**Exercise**. Gather every line in the data below that contains the string "komponenter". Treat uppercase and lowercase letters as distinct.

**Input for this task**.
>>>>

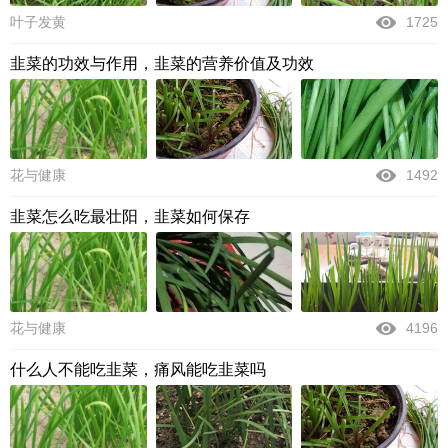
叶子发黄
1725
韭菜的功效与作用，韭菜的营养价值及功效
花与健康
1492
韭菜怎么吃最壮阳，韭菜如何保存
花与健康
4196
什么人不能吃韭菜，痛风能吃韭菜吗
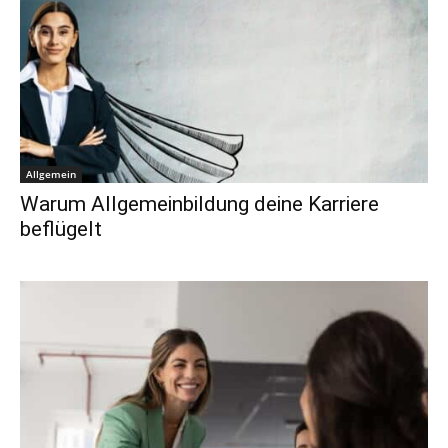
Allgemein
Warum Allgemeinbildung deine Karriere
beflügelt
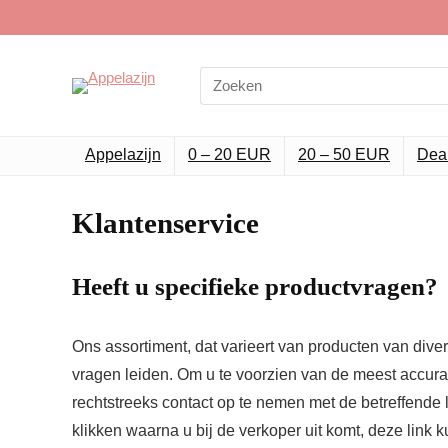
Search
for:
Appelazijn
0 – 20 EUR
20 – 50 EUR
Dea
Klantenservice
Heeft u specifieke productvragen?
Ons assortiment, dat varieert van producten van div
vragen leiden. Om u te voorzien van de meest accurat
rechtstreeks contact op te nemen met de betreffende le
klikken waarna u bij de verkoper uit komt, deze link k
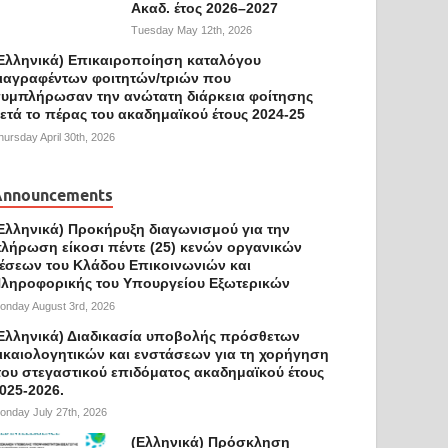
Ακαδ. έτος 2026–2027
Tuesday May 12th, 2026
Ελληνικά) Επικαιροποίηση καταλόγου
ιαγραφέντων φοιτητών/τριών που
υμπλήρωσαν την ανώτατη διάρκεια φοίτησης
ετά το πέρας του ακαδημαϊκού έτους 2024-25
hursday April 30th, 2026
Announcements
Ελληνικά) Προκήρυξη διαγωνισμού για την
λήρωση είκοσι πέντε (25) κενών οργανικών
έσεων του Κλάδου Επικοινωνιών και
ληροφορικής του Υπουργείου Εξωτερικών
onday August 3rd, 2026
Ελληνικά) Διαδικασία υποβολής πρόσθετων
ικαιολογητικών και ενστάσεων για τη χορήγηση
ου στεγαστικού επιδόματος ακαδημαϊκού έτους
025-2026.
onday July 27th, 2026
(Ελληνικά) Πρόσκληση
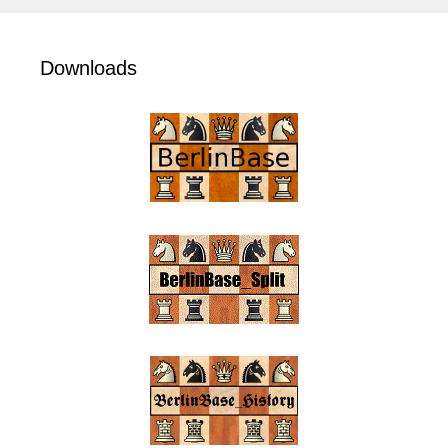
Downloads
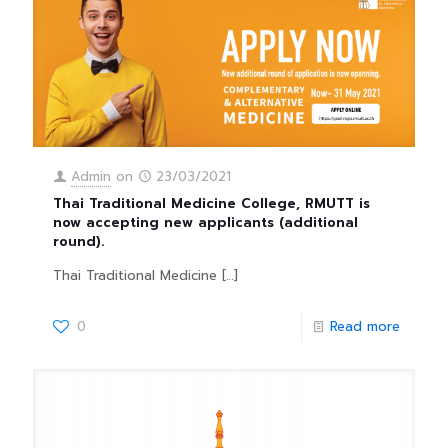
Admin
on
23/03/2021
Thai Traditional Medicine College, RMUTT is
now accepting new applicants (additional
round).
Thai Traditional Medicine
[…]
0
Read more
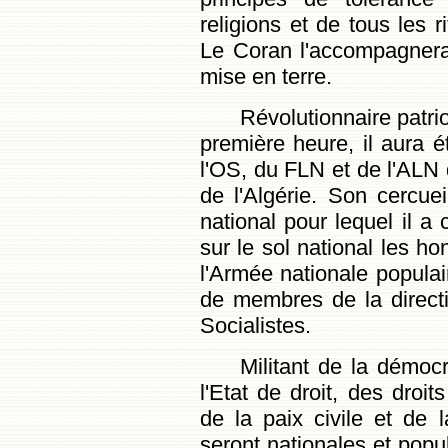
religions et de tous les r
Le Coran l'accompagnera
mise en terre.
Révolutionnaire patri
première heure, il aura
l'OS, du FLN et de l'ALN 
de l'Algérie. Son cercu
national pour lequel il a
sur le sol national les h
l'Armée nationale populai
de membres de la direct
Socialistes.
Militant de la démocr
l'Etat de droit, des droit
de la paix civile et de l
seront nationales et popu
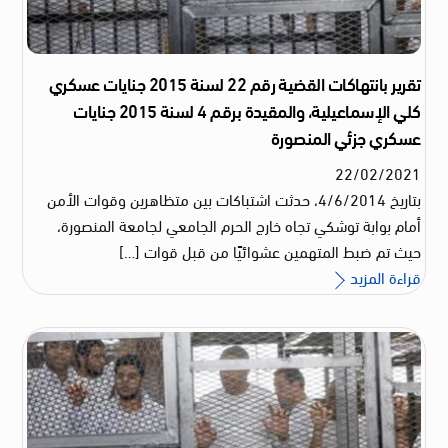
تقرير بانتهاكات القضية رقم 22 لسنة 2015 جنايات عسكري
كلي الإسماعيلية، والمقيدة برقم 4 لسنة 2015 جنايات
عسكري جزئي المنصورة
22
/
02
/
2021
بتاريخ 4/6/2014، حدثت اشتباكات بين متظاهرين وقوات الأمن
أمام بوابة توشكي تجاه خارج الحرم الجامعي لجامعة المنصورة،
حيث تم ضبط المتهمين عشوائيًا من قبل قوات […]
قراءة المزيد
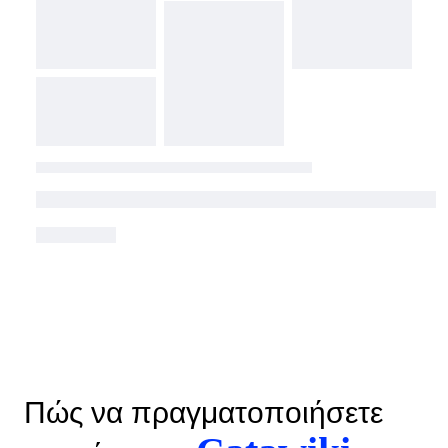
Πώς να πραγματοποιήσετε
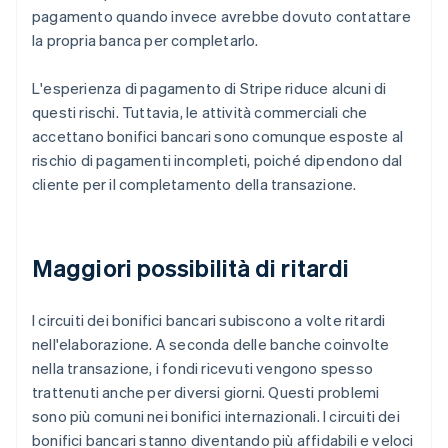
pagamento quando invece avrebbe dovuto contattare
la propria banca per completarlo.
L'esperienza di pagamento di Stripe riduce alcuni di
questi rischi. Tuttavia, le attività commerciali che
accettano bonifici bancari sono comunque esposte al
rischio di pagamenti incompleti, poiché dipendono dal
cliente per il completamento della transazione.
Maggiori possibilità di ritardi
I circuiti dei bonifici bancari subiscono a volte ritardi
nell'elaborazione. A seconda delle banche coinvolte
nella transazione, i fondi ricevuti vengono spesso
trattenuti anche per diversi giorni. Questi problemi
sono più comuni nei bonifici internazionali. I circuiti dei
bonifici bancari stanno diventando più affidabili e veloci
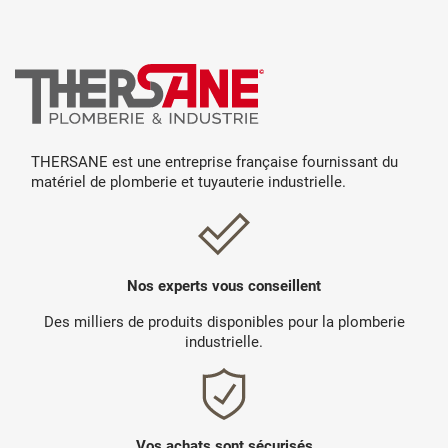
THERSANE est une entreprise française fournissant du
matériel de plomberie et tuyauterie industrielle.
Nos experts vous conseillent
Des milliers de produits disponibles pour la plomberie
industrielle.
Vos achats sont sécurisés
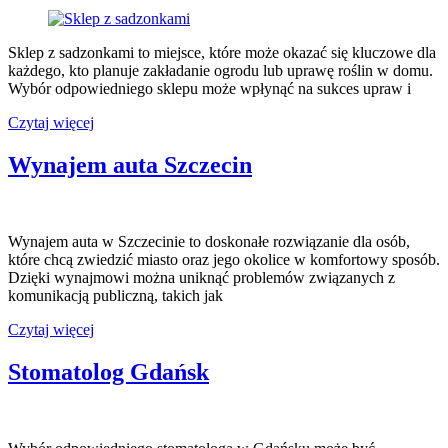
Sklep z sadzonkami to miejsce, które może okazać się kluczowe dla
każdego, kto planuje zakładanie ogrodu lub uprawę roślin w domu.
Wybór odpowiedniego sklepu może wpłynąć na sukces upraw i
Sklep
Czytaj więcej
z
sadzonkami
Wynajem auta Szczecin
Wynajem auta w Szczecinie to doskonałe rozwiązanie dla osób,
które chcą zwiedzić miasto oraz jego okolice w komfortowy sposób.
Dzięki wynajmowi można uniknąć problemów związanych z
komunikacją publiczną, takich jak
Wynajem
Czytaj więcej
auta
Szczecin
Stomatolog Gdańsk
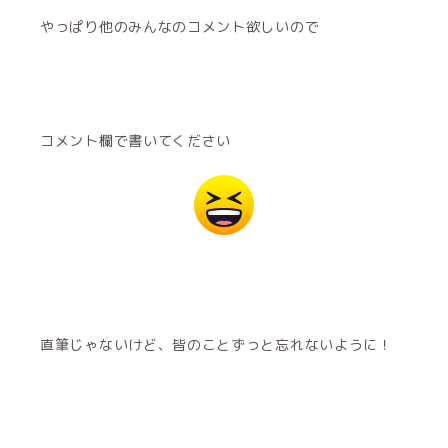
やっぱり他のみんなのコメント欲しいので
コメント欄で書いてください
直筆じゃないけど、皆のことずっと忘れないように！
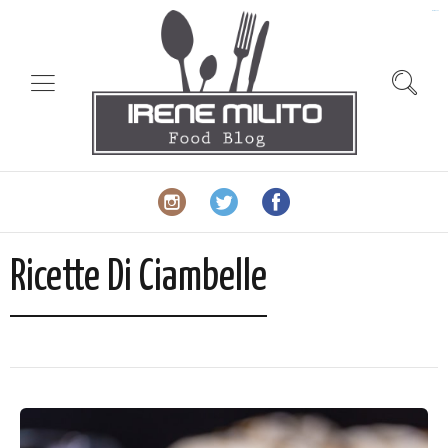
slot gacor
Ricette Di Ciambelle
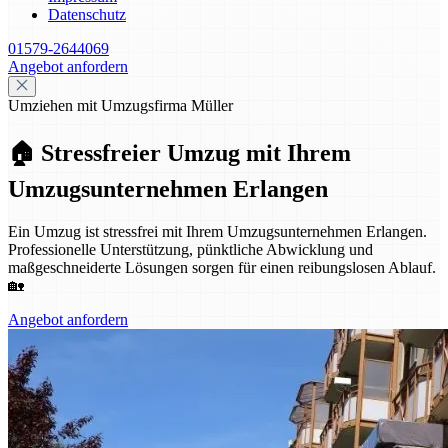
Datenschutz
01579-2644069
Angebot anfordern
Umziehen mit Umzugsfirma Müller
🏠 Stressfreier Umzug mit Ihrem
Umzugsunternehmen Erlangen
Ein Umzug ist stressfrei mit Ihrem Umzugsunternehmen Erlangen.
Professionelle Unterstützung, pünktliche Abwicklung und
maßgeschneiderte Lösungen sorgen für einen reibungslosen Ablauf.
🏡
Angebot anfordern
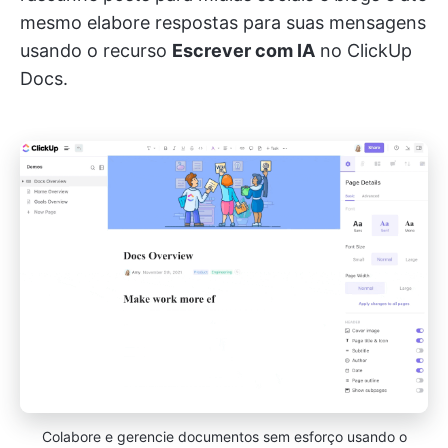
mesmo elabore respostas para suas mensagens
usando o recurso
Escrever com IA
no ClickUp
Docs.
Colabore e gerencie documentos sem esforço usando o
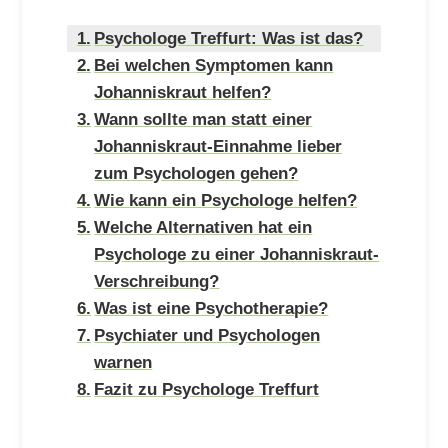
Psychologe Treffurt: Was ist das?
Bei welchen Symptomen kann
Johanniskraut helfen?
Wann sollte man statt einer
Johanniskraut-Einnahme lieber
zum Psychologen gehen?
Wie kann ein Psychologe helfen?
Welche Alternativen hat ein
Psychologe zu einer Johanniskraut-
Verschreibung?
Was ist eine Psychotherapie?
Psychiater und Psychologen
warnen
Fazit zu Psychologe Treffurt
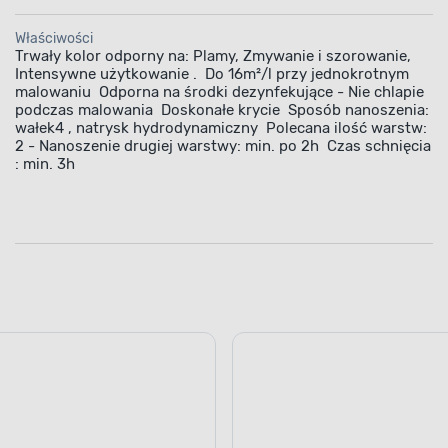
Właściwości
Trwały kolor odporny na: Plamy, Zmywanie i szorowanie,
Intensywne użytkowanie . ­ Do 16m²/l przy jednokrotnym
malowaniu ­ Odporna na środki dezynfekujące - Nie chlapie
podczas malowania ­ Doskonałe krycie ­ Sposób nanoszenia:
wałek4 , natrysk hydrodynamiczny ­ Polecana ilość warstw:
2 - Nanoszenie drugiej warstwy: min. po 2h ­ Czas schnięcia
: min. 3h
TECHNOLOGIA CERAMIC 
Wyjątkowe wł
Ceramiczna baza farby ce
odpornością na plamy, de
na mokro. Dzięki temu mo
pomalowane nią ściany za
na długo, a nieestetyczne
ściany, umożliwiając ich ł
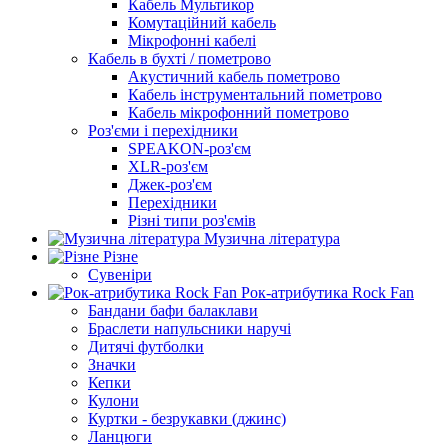
Кабель Мультикор
Комутаційний кабель
Мікрофонні кабелі
Кабель в бухті / пометрово
Акустичний кабель пометрово
Кабель інструментальний пометрово
Кабель мікрофонний пометрово
Роз'єми і перехідники
SPEAKON-роз'єм
XLR-роз'єм
Джек-роз'єм
Перехідники
Різні типи роз'ємів
Музична література
Різне
Сувеніри
Рок-атрибутика Rock Fan
Бандани бафи балаклави
Браслети напульсники наручі
Дитячі футболки
Значки
Кепки
Кулони
Куртки - безрукавки (джинс)
Ланцюги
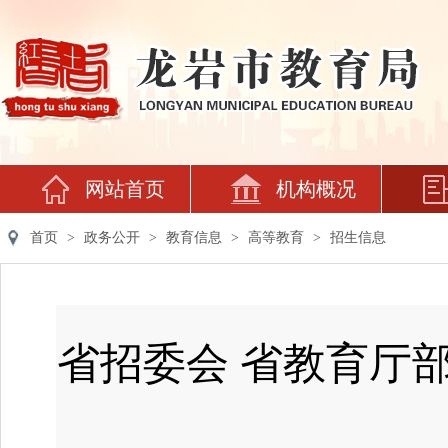
网站首页
机构概况
首页
>
政务公开
>
教育信息
>
高等教育
>
招生信息
省招委会 省教育厅部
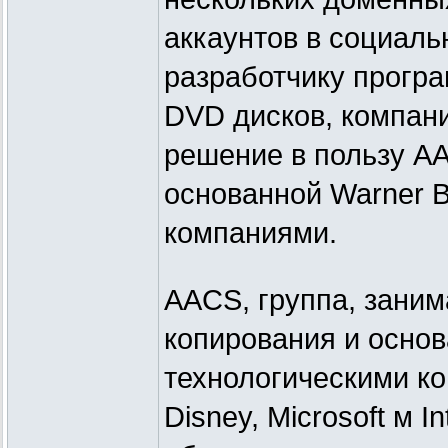
аккаунтов в социал
разработчику прогр
DVD дисков, компан
решение в пользу A
основанной Warner Bro
компаниями.
AACS, группа, зани
копирования и основ
технологическими ко
Disney, Microsoft м 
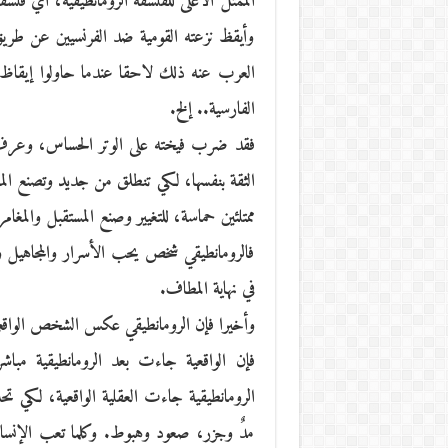
الممثل الأعلى للفلسفة الرومانطيقية، أي فلسف
وأيقظ نزعته القومية ضد الفرنسيين عن طريق خط
العرب عنه ذلك لاحقا عندما حاولوا إيقاظ نزعة
الفارسية.. إلخ.
فقد ضرب فيخته على الوتر الحساس، وعرف كي
الثقة بنفسها، لكي تنطلق من جديد وتصنع المع
ممتلئين حماسة، للتغيير وصنع المستقبل والمغا
فالرومانطيقي شخص يحب الأسرار والمجاهيل 
في نهاية المطاف.
وأخيرا فإن الرومانطيقي عكس الشخص الواق
فإن الواقعية جاءت بعد الرومانطيقية مباش
الرومانطيقية جاءت العقلية الواقعية، لكي تح
مدٌ وجزر، صعود وهبوط. وكلما تعب الإنسا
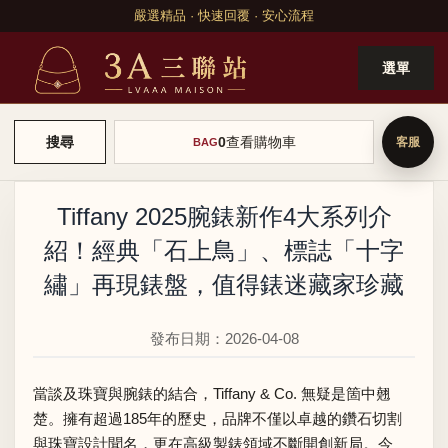
嚴選精品 · 快速回覆 · 安心流程
選單
0
查看購物車
搜尋
BAG
Tiffany 2025腕錶新作4大系列介
紹！經典「石上鳥」、標誌「十字
繡」再現錶盤，值得錶迷藏家珍藏
發布日期：2026-04-08
當談及珠寶與腕錶的結合，Tiffany & Co. 無疑是箇中翹
楚。擁有超過185年的歷史，品牌不僅以卓越的鑽石切割
與珠寶設計聞名，更在高級製錶領域不斷開創新局。今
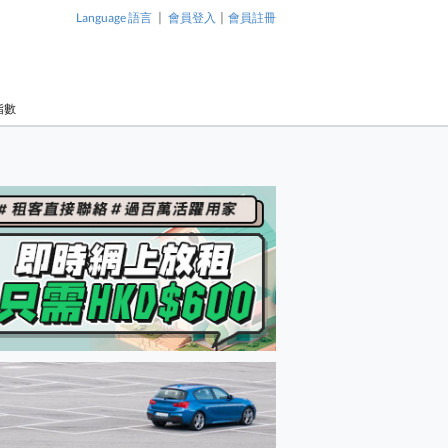
|
|
Language 語言
會員登入
會員註冊
指數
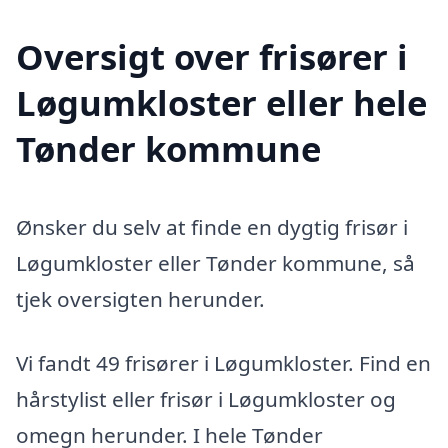
Oversigt over frisører i
Løgumkloster eller hele
Tønder kommune
Ønsker du selv at finde en dygtig frisør i
Løgumkloster eller Tønder kommune, så
tjek oversigten herunder.
Vi fandt 49 frisører i Løgumkloster. Find en
hårstylist eller frisør i Løgumkloster og
omegn herunder. I hele Tønder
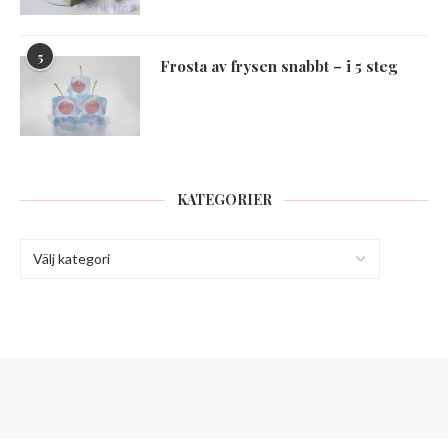
5
Frosta av frysen snabbt – i 5 steg
KATEGORIER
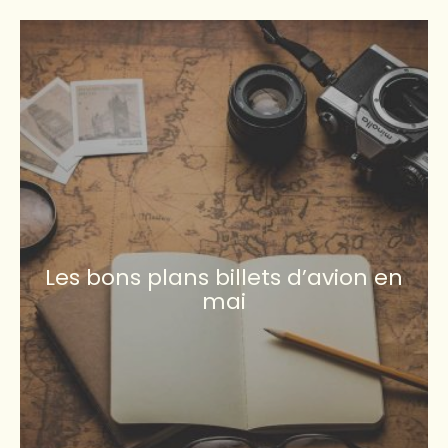
Les bons plans billets d’avion en
mai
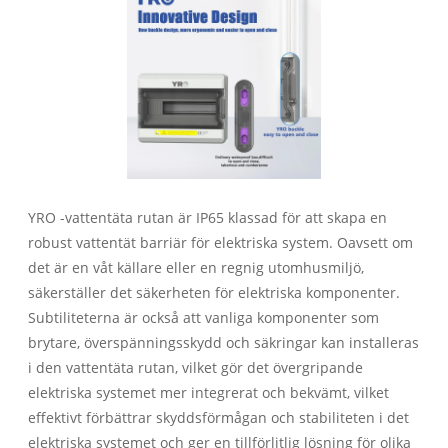
YRO -vattentäta rutan är IP65 klassad för att skapa en
robust vattentät barriär för elektriska system. Oavsett om
det är en våt källare eller en regnig utomhusmiljö,
säkerställer det säkerheten för elektriska komponenter.
Subtiliteterna är också att vanliga komponenter som
brytare, överspänningsskydd och säkringar kan installeras
i den vattentäta rutan, vilket gör det övergripande
elektriska systemet mer integrerat och bekvämt, vilket
effektivt förbättrar skyddsförmågan och stabiliteten i det
elektriska systemet och ger en tillförlitlig lösning för olika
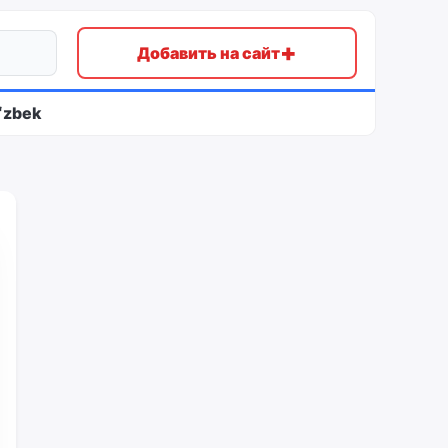
+
Добавить на сайт
ʻzbek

<<<<

**Expected answer**.
säkerställer det säkerheten för elektriska komponenter.
Subtiliteterna är också att vanliga komponenter som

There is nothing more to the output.